Supporting needy families quietly for years, Ontario’s Windsor Muslim community decided to let people know about charitable giving they have been offering behind closed doors.
“This is something we’ve been doing all along,” Sousan Khaled, food drive co-ordinator of the Spirit of Ramadan Food Drive at Al Hijra Muslim school on Howard Avenue, told the Windsor Star.
“But this year we decided to be a little bit louder about it. We want to let people see what the muslims are doing behind closed doors.”
Working for years behind the doors, young Muslims suggested making a little noise this year in their charitable drive after Ramadan.
The new move to go visible was taken in a trial to counter the negative image of Islam as portrayed in countless news headlines over the decade since 9-11.
“Why does everything have to be negative? This is what we’re all about,” she said.
Uniting efforts of its members, the Muslim community managed to prepare 1,145 grocery bags had been donated, each with a value of about $20 and containing 13 basic items, including cereals, rice, pasta, tuna and toiletries such as soap and toothpaste.
Khaled said individual families were given a list of items to purchase by their Mosques and did their own shopping.
Those who had no time to shop simply dropped off a $20 donation and drive organizers did the shopping for them.
This year’s drive surpassed the target, and last year’s total, by more than 100 bags, all destined for local charitable organizations and food banks, Khaled added.
“People wanted to be a part of it,” she said.
“This is what it’s all about. It’s what we’re obliged to do in a country that is as amazing as this one.”
The decision to go public was also urged following attacks on seven US mosques in the last two weeks, including three attacks last weekend.
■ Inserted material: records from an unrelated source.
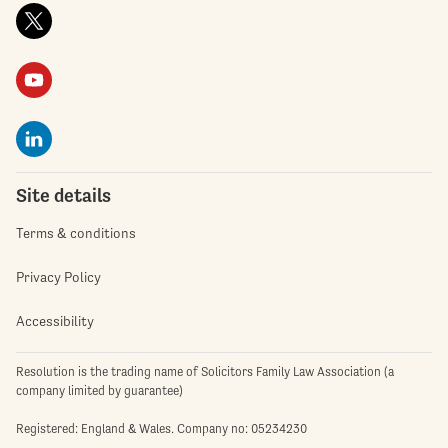
Site details
Terms & conditions
Privacy Policy
Accessibility
Resolution is the trading name of Solicitors Family Law Association (a
company limited by guarantee)
Registered: England & Wales. Company no: 05234230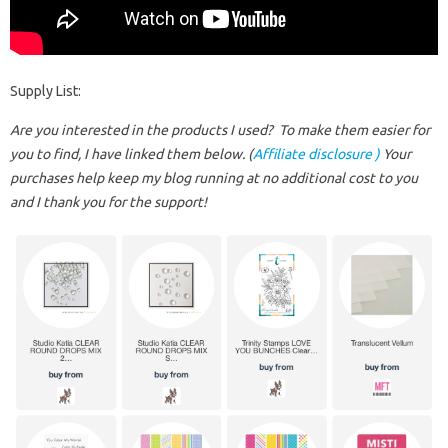
Supply List:
Are you interested in the products I used? To make them easier for
you to find, I have linked them below. (
Affiliate disclosure )
Your
purchases help keep my blog running at no additional cost to you
and I thank you for the support!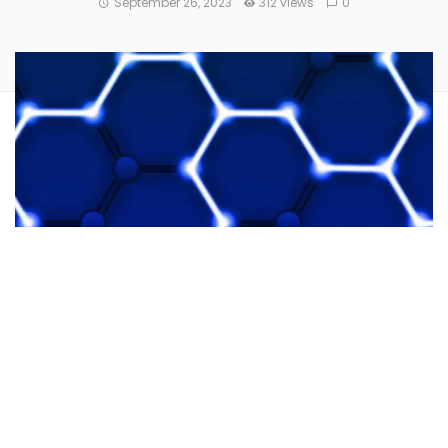
September 26, 2023
312 views
0
Blockchain platform
Fhenix
clinched
$7 million in venture
capital
.
Multicoin Capital
and
Collider Ventures
led the seed
funding round. A host of other investors, including
Node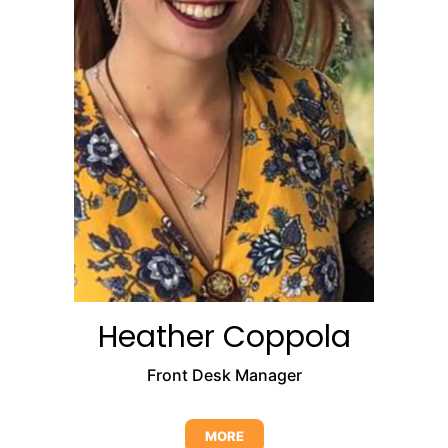
Heather Coppola
Front Desk Manager
MORE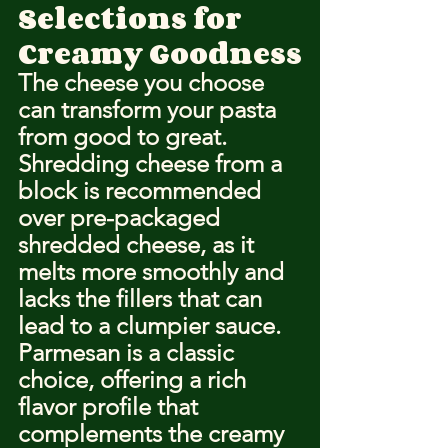
Selections for 
Creamy Goodness
The cheese you choose 
can transform your pasta 
from good to great. 
Shredding cheese from a 
block is recommended 
over pre-packaged 
shredded cheese, as it 
melts more smoothly and 
lacks the fillers that can 
lead to a clumpier sauce. 
Parmesan is a classic 
choice, offering a rich 
flavor profile that 
complements the creamy 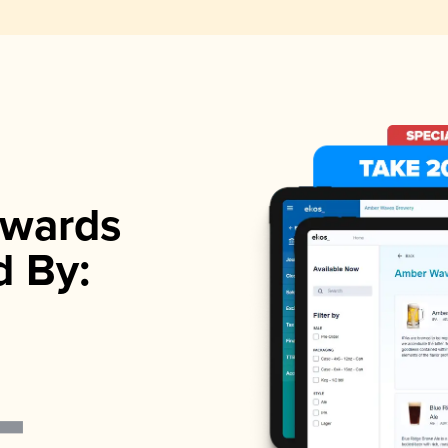
wards
d By: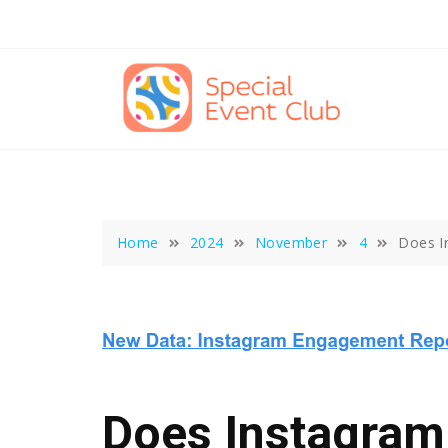
Skip
to
content
Home
2024
November
4
Does I
Does Instagram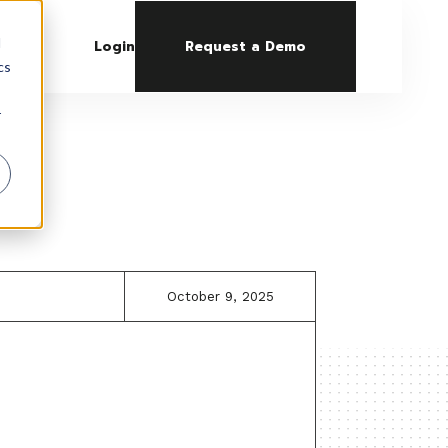
d
Login
Request a Demo
cs
r
October 9, 2025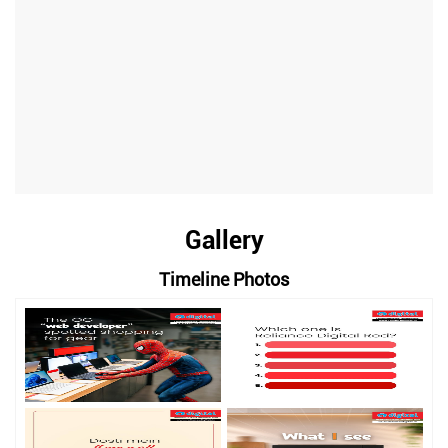
Gallery
Timeline Photos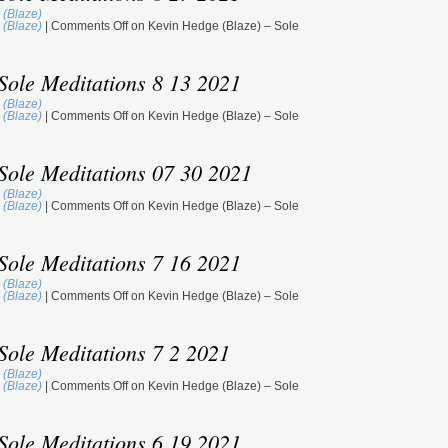
 (Blaze)
 (Blaze)
|
Comments Off
on Kevin Hedge (Blaze) – Sole
Sole Meditations 8 13 2021
 (Blaze)
 (Blaze)
|
Comments Off
on Kevin Hedge (Blaze) – Sole
Sole Meditations 07 30 2021
 (Blaze)
 (Blaze)
|
Comments Off
on Kevin Hedge (Blaze) – Sole
Sole Meditations 7 16 2021
 (Blaze)
 (Blaze)
|
Comments Off
on Kevin Hedge (Blaze) – Sole
Sole Meditations 7 2 2021
 (Blaze)
 (Blaze)
|
Comments Off
on Kevin Hedge (Blaze) – Sole
Sole Meditations 6 19 2021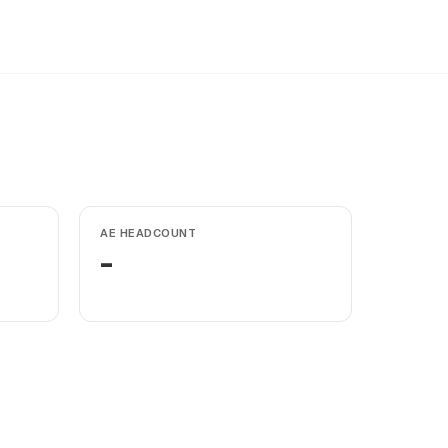
AE HEADCOUNT
-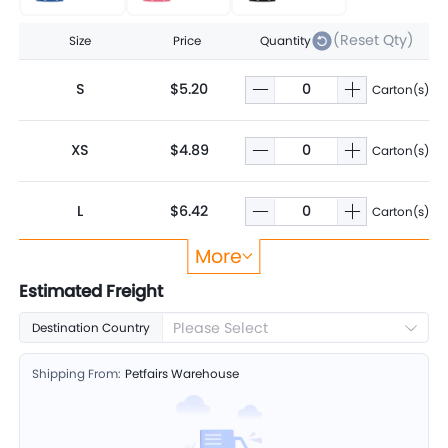
(Reset Qty)
Size
Price
Quantity
S
$5.20
Carton(s)
XS
$4.89
Carton(s)
L
$6.42
Carton(s)
More
M
$5.80
Carton(s)
Estimated Freight
Please Select
Destination Country
Shipping From:
Petfairs Warehouse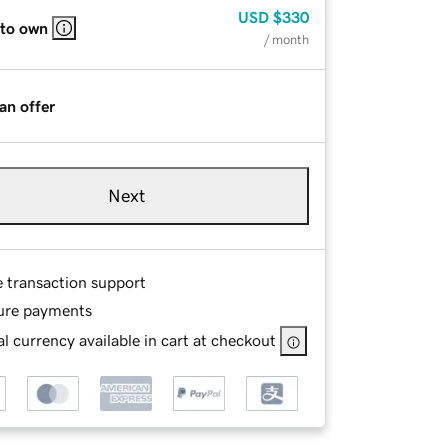
USD
$330
 to own
/ month
an offer
Next
e transaction support
ure payments
l currency available in cart at checkout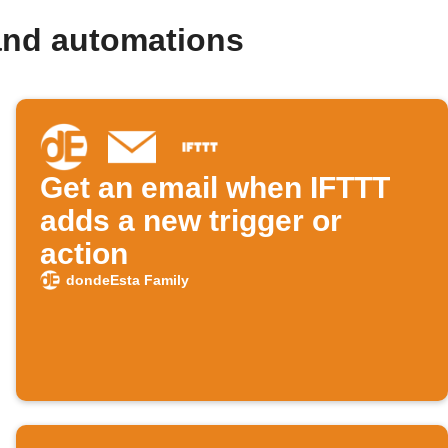
and automations
Get an email when IFTTT
adds a new trigger or
action
dondeEsta Family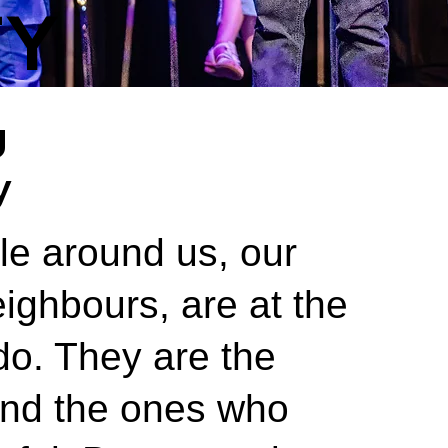
TY
g
y
le around us, our
eighbours, are at the
do. They are the
and the ones who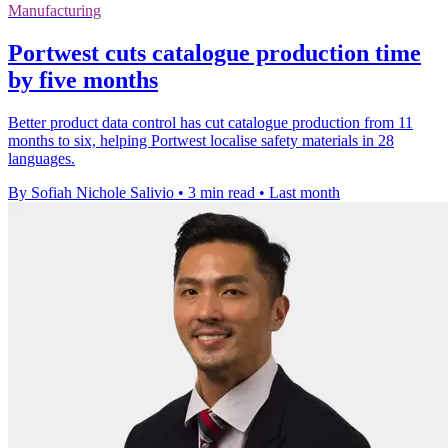
Manufacturing
Portwest cuts catalogue production time
by five months
Better product data control has cut catalogue production from 11
months to six, helping Portwest localise safety materials in 28
languages.
By Sofiah Nichole Salivio
•
3 min read
•
Last month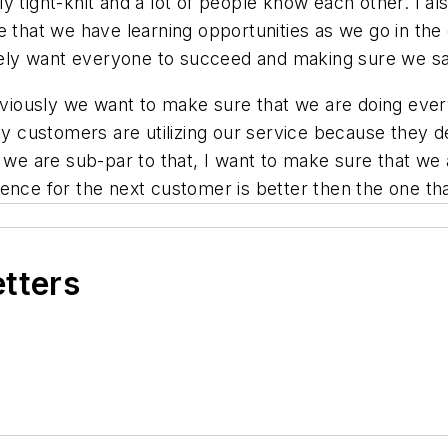
ly tight-knit and a lot of people know each other. I also
e that we have learning opportunities as we go in the 
mately want everyone to succeed and making sure we s
iously we want to make sure that we are doing every
ely customers are utilizing our service because they 
n we are sub-par to that, I want to make sure that we 
ence for the next customer is better then the one th
etters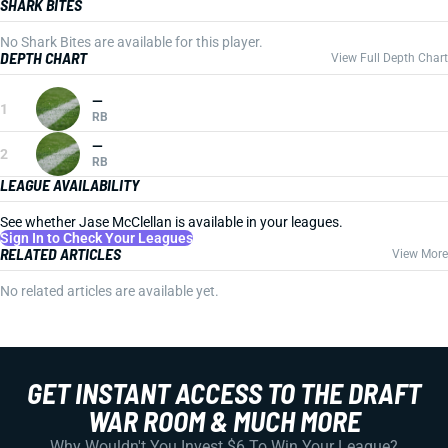
SHARK BITES
No Shark Bites are available for this player.
DEPTH CHART
View Full Depth Chart
—
1
RB
—
2
RB
LEAGUE AVAILABILITY
See whether Jase McClellan is available in your leagues.
Sign In to Check Your Leagues
RELATED ARTICLES
View More
No related articles are available yet.
GET INSTANT ACCESS TO THE DRAFT
WAR ROOM & MUCH MORE
Why Wouldn't You Invest $6 To Win Your League?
All of that comes in the wake of a deadly shooting at a Sikh temple in Wisconsin which left six people and the gunman dead. Muslim Values
Offering their help to the needy in their neighborhoods, the efforts were urged to show a true reflection of local Muslim values.
“A few idiots do evil and get a lot of the focus,” Khaled said.
“But good always conquers evil and it’s good to shine a light on that. We don’t feel we have to apologize for anyone.
“We have not been too (vocal) in the past because Muslims are humble. But the youth want to get the news out,” she added.
Muslims make around 2.8 percent of Canada's 32.8 million population, and Islam is the number one non-Christian faith in the country.
A recent survey showed that the overwhelming majority of Muslims are proud to be Canadian, and that they are more educated than the general population.
But a recent survey by the Canadian Studies (ACS) found that the Muslim minority in Canada is still facing negative perceptions a decade after the 9/11.
Another poll in March 2012 by the Association for Canadian Studies and the Canadian Race Relations Foundation showed that nearly 52 percent of Canadians said they feel Muslims can be trusted “little” or “not trusted at all”.